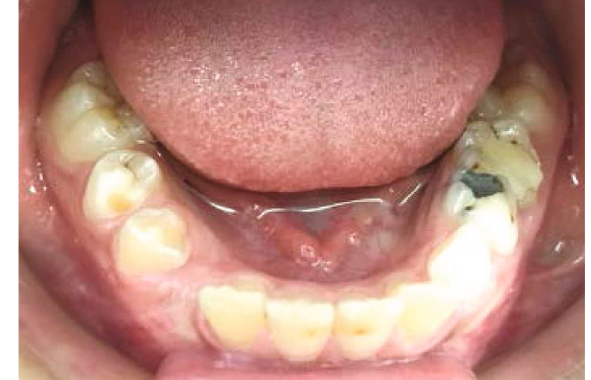
Figure 10: Intraoral view showing complete eruption of tooth 44 after 12 months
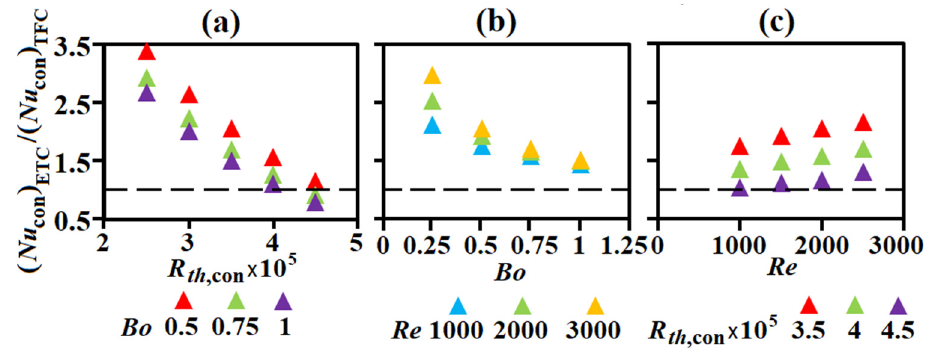
Figure 7. The ratio of Nu con between the loops with ETC and TFC against ( a ) Re , ( b ) Bo , ( c ) R th ,con .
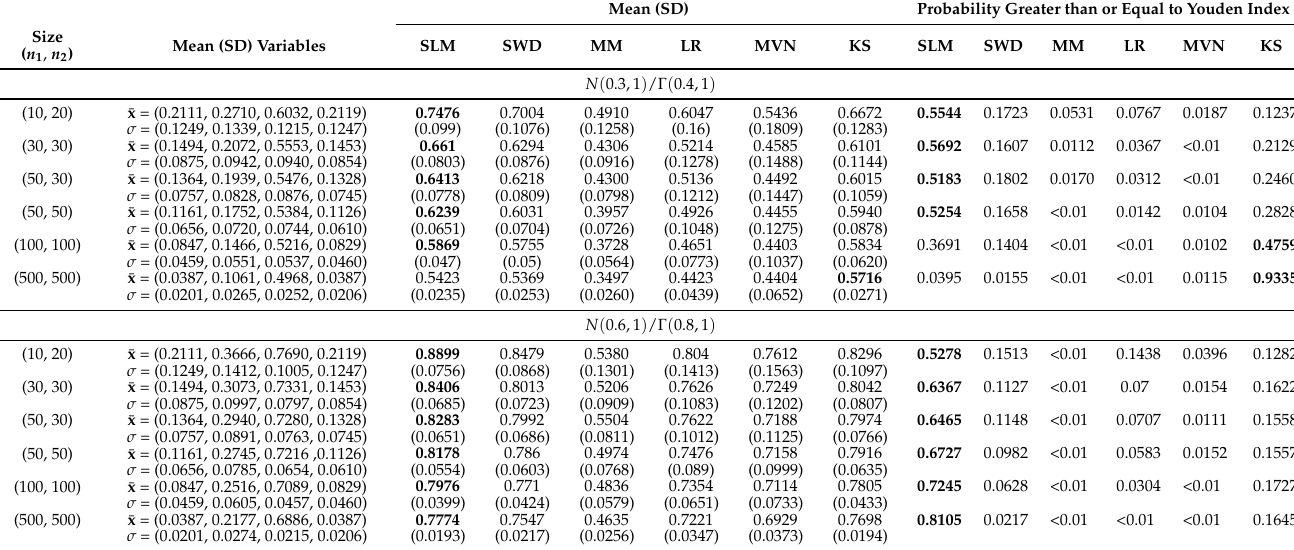
Table 9. Non-normal distributions: Different marginal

--- WHAT IS BEING ASKED ---
Only the number is needed: count the lines of the material that include "Figure".

--- SOLUTION FOR THIS TASK ---
2